Below are some records. Pull every line that contains the word "Round".

**Electronic design automation data:**
================================
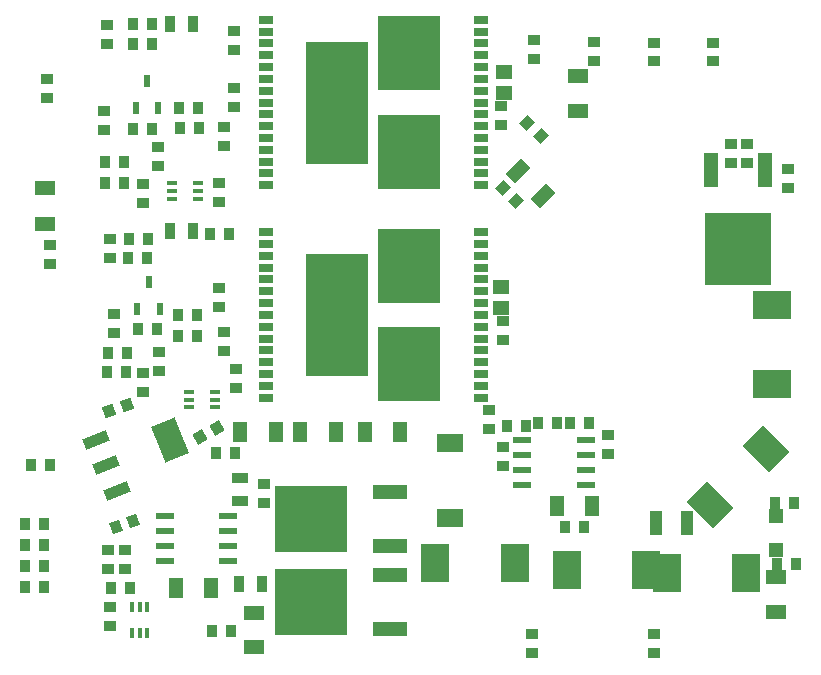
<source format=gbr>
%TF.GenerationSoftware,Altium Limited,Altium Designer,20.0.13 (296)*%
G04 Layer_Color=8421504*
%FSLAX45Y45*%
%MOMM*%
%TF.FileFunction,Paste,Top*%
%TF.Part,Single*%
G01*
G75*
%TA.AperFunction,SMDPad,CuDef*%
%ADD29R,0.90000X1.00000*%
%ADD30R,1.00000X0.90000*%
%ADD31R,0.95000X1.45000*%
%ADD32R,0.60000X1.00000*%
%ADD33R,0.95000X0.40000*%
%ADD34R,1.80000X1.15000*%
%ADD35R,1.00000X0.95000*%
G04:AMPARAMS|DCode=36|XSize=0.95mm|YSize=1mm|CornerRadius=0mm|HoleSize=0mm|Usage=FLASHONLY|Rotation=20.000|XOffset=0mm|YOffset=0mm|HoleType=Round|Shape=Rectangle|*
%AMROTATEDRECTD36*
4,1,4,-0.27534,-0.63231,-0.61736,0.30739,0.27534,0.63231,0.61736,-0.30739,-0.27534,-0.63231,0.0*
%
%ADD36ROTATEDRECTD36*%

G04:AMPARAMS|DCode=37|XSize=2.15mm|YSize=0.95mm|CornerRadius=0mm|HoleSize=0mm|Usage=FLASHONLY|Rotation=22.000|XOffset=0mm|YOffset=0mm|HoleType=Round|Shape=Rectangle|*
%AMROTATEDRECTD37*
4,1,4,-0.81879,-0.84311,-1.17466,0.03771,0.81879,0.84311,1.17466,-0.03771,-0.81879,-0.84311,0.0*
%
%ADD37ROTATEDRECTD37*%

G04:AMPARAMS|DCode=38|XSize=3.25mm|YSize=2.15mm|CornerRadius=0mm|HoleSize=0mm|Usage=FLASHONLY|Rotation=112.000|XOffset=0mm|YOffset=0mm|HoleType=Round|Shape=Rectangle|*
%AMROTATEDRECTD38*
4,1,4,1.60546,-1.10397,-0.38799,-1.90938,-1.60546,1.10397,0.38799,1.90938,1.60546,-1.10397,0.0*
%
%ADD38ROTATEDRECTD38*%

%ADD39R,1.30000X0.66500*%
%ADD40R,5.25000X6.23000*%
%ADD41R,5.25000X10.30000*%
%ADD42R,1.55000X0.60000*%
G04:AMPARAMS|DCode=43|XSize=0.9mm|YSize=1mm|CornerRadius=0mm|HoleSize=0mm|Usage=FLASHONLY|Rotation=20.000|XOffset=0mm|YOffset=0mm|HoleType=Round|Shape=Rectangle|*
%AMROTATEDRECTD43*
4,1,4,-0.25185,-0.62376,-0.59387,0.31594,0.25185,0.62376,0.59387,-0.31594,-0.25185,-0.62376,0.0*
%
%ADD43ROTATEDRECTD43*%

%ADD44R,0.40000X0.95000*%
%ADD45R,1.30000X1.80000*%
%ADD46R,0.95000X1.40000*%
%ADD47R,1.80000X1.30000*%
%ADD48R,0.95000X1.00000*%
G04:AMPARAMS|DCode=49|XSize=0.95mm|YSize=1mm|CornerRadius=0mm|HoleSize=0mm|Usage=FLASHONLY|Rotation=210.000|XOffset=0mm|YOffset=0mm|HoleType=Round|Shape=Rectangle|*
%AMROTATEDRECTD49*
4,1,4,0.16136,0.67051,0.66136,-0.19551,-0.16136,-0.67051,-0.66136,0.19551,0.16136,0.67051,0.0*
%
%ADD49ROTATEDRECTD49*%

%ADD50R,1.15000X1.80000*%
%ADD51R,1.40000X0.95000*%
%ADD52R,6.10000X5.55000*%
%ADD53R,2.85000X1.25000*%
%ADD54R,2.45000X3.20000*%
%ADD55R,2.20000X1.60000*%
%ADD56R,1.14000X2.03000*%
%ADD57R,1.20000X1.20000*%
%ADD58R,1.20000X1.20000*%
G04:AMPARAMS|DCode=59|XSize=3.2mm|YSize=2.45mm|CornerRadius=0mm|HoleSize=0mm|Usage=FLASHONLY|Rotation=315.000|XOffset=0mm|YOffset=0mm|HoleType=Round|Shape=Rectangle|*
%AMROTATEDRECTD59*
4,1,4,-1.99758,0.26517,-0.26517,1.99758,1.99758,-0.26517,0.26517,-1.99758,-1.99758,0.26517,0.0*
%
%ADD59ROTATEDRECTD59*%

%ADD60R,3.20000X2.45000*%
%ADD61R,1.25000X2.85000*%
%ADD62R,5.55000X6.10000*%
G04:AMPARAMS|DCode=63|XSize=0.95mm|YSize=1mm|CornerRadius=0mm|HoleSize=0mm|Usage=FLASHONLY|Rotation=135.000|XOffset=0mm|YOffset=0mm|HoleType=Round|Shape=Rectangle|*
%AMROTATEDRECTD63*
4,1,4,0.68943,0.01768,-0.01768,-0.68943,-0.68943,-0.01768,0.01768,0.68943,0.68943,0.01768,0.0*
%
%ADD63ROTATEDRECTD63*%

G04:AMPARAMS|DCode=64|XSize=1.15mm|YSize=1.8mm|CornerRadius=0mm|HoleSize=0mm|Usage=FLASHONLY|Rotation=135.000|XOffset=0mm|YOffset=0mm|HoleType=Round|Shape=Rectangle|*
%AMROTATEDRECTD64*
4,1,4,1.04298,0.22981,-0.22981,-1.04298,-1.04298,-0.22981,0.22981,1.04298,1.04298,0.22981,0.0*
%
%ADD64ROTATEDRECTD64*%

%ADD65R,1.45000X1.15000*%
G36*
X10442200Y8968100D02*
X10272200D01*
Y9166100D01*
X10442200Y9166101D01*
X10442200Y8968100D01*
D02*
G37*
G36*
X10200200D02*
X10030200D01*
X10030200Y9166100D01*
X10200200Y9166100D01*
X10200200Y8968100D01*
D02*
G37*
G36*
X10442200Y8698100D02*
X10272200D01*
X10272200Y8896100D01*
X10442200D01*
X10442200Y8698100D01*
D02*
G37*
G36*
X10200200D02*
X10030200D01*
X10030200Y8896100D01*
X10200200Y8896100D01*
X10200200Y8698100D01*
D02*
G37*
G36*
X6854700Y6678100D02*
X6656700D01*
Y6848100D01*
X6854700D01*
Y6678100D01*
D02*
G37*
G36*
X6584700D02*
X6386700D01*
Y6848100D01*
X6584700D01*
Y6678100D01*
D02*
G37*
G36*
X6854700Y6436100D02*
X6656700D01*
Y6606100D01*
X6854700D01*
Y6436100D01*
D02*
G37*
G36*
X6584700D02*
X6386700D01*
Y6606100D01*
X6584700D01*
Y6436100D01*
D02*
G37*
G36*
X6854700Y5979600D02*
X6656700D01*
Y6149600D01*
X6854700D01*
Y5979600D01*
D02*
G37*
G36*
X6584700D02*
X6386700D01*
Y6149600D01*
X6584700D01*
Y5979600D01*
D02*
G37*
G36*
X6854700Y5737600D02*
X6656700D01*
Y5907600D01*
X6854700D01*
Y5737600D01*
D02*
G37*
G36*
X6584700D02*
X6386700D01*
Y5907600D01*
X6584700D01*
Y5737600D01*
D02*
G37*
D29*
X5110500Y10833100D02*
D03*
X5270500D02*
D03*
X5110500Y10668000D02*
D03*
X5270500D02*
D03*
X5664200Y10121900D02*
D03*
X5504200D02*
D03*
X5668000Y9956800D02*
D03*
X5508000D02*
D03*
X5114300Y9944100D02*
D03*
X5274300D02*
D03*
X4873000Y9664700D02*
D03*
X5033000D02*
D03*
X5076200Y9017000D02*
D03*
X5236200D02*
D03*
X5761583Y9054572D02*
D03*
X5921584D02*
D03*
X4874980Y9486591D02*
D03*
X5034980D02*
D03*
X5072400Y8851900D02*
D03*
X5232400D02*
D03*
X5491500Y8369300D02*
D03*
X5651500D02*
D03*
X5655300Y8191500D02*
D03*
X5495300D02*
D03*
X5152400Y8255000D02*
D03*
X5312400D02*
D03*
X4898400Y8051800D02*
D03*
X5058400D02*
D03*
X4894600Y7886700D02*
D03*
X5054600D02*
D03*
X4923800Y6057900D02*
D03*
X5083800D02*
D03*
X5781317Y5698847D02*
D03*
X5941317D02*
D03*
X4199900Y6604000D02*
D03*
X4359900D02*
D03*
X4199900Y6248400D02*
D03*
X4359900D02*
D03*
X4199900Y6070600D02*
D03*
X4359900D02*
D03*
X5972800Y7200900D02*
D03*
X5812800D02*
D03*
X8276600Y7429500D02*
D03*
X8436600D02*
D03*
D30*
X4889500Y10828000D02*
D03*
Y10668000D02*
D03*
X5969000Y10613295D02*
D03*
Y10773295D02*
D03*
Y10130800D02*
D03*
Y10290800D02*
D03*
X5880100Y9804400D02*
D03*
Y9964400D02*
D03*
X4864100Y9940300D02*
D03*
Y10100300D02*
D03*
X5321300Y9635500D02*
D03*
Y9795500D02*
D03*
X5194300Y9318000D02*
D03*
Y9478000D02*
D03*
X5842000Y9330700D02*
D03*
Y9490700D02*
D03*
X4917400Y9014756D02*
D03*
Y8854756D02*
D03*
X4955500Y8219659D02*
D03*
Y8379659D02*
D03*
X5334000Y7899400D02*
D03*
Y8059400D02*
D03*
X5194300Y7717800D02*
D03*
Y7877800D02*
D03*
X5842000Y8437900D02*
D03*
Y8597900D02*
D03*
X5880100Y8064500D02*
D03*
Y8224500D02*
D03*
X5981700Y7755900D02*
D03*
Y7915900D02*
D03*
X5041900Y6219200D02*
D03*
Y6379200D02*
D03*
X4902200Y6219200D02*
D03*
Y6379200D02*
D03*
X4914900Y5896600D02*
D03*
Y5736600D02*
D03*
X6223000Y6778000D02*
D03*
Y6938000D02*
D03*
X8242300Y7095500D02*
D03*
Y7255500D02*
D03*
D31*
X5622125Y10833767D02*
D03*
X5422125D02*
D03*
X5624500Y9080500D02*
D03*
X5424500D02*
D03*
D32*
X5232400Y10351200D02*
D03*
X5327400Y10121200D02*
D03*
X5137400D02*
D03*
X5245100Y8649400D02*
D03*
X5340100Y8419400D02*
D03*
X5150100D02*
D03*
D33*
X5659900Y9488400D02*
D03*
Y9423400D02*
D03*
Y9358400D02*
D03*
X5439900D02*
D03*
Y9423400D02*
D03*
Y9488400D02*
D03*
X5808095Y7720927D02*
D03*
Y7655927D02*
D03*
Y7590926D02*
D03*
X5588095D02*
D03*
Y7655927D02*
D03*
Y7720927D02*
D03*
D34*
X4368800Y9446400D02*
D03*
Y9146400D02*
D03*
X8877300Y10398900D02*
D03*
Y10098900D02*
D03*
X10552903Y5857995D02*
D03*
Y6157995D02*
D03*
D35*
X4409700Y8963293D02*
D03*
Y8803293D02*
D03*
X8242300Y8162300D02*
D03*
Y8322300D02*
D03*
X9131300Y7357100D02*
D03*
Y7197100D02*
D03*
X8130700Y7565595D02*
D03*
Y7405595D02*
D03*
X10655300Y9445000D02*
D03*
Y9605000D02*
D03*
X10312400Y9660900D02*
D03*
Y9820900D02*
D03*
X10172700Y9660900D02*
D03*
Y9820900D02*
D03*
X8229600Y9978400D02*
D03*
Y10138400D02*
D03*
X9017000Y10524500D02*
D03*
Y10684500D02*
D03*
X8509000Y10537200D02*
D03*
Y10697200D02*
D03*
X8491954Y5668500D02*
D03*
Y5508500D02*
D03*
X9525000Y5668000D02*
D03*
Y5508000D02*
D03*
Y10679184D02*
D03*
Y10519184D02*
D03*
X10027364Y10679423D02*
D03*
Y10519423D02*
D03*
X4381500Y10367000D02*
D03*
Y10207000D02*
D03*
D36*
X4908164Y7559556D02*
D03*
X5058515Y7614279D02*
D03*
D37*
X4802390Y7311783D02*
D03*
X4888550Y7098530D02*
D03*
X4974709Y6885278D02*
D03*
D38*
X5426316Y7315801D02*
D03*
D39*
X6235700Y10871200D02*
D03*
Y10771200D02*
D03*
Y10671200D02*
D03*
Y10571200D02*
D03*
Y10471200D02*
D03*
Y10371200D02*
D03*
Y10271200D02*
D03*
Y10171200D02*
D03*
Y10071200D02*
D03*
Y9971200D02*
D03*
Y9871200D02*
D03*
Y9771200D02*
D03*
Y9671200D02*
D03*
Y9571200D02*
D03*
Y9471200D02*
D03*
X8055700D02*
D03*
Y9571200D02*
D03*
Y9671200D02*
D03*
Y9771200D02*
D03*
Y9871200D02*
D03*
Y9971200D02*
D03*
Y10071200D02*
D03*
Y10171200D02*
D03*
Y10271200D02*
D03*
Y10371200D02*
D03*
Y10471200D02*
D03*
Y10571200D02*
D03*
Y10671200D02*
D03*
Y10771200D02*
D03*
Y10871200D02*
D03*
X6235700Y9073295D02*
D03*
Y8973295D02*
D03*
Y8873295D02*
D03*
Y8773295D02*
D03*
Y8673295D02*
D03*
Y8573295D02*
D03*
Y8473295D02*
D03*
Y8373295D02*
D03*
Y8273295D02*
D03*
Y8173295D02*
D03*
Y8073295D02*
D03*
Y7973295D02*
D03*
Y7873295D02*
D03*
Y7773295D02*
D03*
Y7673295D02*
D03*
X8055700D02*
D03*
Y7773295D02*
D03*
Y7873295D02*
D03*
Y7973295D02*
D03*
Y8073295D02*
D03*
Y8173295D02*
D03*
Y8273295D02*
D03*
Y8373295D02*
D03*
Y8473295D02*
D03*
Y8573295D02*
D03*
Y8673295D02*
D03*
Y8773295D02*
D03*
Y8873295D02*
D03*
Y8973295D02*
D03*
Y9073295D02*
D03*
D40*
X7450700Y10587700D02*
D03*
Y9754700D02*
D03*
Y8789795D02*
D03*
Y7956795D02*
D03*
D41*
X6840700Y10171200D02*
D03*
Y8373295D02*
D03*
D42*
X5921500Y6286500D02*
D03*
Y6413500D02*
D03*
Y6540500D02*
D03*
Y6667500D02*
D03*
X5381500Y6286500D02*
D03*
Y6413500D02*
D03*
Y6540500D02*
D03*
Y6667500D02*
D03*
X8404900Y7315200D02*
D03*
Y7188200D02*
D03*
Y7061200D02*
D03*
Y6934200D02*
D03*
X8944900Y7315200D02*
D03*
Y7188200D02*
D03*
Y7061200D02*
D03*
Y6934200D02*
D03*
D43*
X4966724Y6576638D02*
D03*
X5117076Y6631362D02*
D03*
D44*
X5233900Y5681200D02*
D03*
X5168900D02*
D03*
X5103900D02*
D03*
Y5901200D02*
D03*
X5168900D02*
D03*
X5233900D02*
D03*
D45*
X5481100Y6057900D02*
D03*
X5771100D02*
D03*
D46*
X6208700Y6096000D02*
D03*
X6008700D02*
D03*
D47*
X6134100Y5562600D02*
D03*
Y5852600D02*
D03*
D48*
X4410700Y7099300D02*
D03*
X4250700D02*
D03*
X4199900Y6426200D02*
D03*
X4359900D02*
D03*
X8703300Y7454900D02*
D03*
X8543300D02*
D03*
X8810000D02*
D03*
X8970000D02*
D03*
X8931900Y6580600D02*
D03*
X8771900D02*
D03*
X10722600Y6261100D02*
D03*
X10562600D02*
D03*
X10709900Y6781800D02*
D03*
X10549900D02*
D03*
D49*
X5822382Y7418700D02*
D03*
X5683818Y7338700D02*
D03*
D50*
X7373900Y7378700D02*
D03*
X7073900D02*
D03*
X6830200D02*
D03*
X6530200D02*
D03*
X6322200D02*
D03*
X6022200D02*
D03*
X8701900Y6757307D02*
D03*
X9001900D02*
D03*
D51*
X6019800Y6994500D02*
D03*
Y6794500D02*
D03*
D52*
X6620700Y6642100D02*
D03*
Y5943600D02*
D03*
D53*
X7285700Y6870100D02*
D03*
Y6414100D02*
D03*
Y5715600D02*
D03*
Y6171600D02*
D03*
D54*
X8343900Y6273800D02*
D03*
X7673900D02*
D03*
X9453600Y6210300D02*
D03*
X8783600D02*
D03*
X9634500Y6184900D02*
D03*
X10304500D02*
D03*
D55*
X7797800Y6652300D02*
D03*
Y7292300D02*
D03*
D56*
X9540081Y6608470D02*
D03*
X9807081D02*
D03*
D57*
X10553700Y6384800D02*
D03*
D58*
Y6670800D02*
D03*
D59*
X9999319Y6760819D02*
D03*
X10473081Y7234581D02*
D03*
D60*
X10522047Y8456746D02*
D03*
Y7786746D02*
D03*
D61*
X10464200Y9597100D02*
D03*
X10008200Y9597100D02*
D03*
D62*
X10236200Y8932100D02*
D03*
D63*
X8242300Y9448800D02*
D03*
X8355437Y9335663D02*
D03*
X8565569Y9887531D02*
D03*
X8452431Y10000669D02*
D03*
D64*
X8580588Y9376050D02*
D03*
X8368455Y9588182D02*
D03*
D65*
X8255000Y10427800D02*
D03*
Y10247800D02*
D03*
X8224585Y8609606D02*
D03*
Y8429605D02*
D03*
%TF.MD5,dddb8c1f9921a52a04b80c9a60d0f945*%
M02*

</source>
================================
**REPLY TO THE EXERCISE:**
G04:AMPARAMS|DCode=36|XSize=0.95mm|YSize=1mm|CornerRadius=0mm|HoleSize=0mm|Usage=FLASHONLY|Rotation=20.000|XOffset=0mm|YOffset=0mm|HoleType=Round|Shape=Rectangle|*
G04:AMPARAMS|DCode=37|XSize=2.15mm|YSize=0.95mm|CornerRadius=0mm|HoleSize=0mm|Usage=FLASHONLY|Rotation=22.000|XOffset=0mm|YOffset=0mm|HoleType=Round|Shape=Rectangle|*
G04:AMPARAMS|DCode=38|XSize=3.25mm|YSize=2.15mm|CornerRadius=0mm|HoleSize=0mm|Usage=FLASHONLY|Rotation=112.000|XOffset=0mm|YOffset=0mm|HoleType=Round|Shape=Rectangle|*
G04:AMPARAMS|DCode=43|XSize=0.9mm|YSize=1mm|CornerRadius=0mm|HoleSize=0mm|Usage=FLASHONLY|Rotation=20.000|XOffset=0mm|YOffset=0mm|HoleType=Round|Shape=Rectangle|*
G04:AMPARAMS|DCode=49|XSize=0.95mm|YSize=1mm|CornerRadius=0mm|HoleSize=0mm|Usage=FLASHONLY|Rotation=210.000|XOffset=0mm|YOffset=0mm|HoleType=Round|Shape=Rectangle|*
G04:AMPARAMS|DCode=59|XSize=3.2mm|YSize=2.45mm|CornerRadius=0mm|HoleSize=0mm|Usage=FLASHONLY|Rotation=315.000|XOffset=0mm|YOffset=0mm|HoleType=Round|Shape=Rectangle|*
G04:AMPARAMS|DCode=63|XSize=0.95mm|YSize=1mm|CornerRadius=0mm|HoleSize=0mm|Usage=FLASHONLY|Rotation=135.000|XOffset=0mm|YOffset=0mm|HoleType=Round|Shape=Rectangle|*
G04:AMPARAMS|DCode=64|XSize=1.15mm|YSize=1.8mm|CornerRadius=0mm|HoleSize=0mm|Usage=FLASHONLY|Rotation=135.000|XOffset=0mm|YOffset=0mm|HoleType=Round|Shape=Rectangle|*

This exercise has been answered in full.